→ **Task goal**
Search the records for "that". Copy every line where it appears.

→ **Material provided**
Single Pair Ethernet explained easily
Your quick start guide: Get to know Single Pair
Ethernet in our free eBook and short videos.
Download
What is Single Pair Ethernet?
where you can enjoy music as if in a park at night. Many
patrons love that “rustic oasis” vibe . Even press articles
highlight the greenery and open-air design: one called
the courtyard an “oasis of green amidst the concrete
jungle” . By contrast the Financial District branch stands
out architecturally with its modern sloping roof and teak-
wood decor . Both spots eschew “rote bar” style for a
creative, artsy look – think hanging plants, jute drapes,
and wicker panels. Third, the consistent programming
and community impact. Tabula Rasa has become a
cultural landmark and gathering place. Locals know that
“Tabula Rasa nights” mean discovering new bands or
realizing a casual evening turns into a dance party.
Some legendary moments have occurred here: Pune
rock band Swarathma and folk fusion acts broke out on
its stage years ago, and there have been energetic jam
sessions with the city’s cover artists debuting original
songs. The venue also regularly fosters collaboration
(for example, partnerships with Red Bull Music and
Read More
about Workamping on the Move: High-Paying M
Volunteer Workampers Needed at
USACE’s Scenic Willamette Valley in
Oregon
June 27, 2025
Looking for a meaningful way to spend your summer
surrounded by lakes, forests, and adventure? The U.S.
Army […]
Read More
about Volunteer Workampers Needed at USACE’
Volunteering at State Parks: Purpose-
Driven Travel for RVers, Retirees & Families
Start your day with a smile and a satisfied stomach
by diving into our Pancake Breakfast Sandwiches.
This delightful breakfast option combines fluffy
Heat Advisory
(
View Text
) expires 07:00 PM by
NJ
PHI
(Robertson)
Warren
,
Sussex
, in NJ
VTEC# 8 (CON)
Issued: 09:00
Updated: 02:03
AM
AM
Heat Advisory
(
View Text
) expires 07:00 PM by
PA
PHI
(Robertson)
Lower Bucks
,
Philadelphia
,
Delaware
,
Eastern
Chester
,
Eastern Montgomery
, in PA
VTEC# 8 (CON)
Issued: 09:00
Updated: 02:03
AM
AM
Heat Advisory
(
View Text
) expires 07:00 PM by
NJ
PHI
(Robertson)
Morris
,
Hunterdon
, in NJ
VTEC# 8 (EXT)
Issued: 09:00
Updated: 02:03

→ **Response area**
patrons love that “rustic oasis” vibe . Even press articles
cultural landmark and gathering place. Locals know that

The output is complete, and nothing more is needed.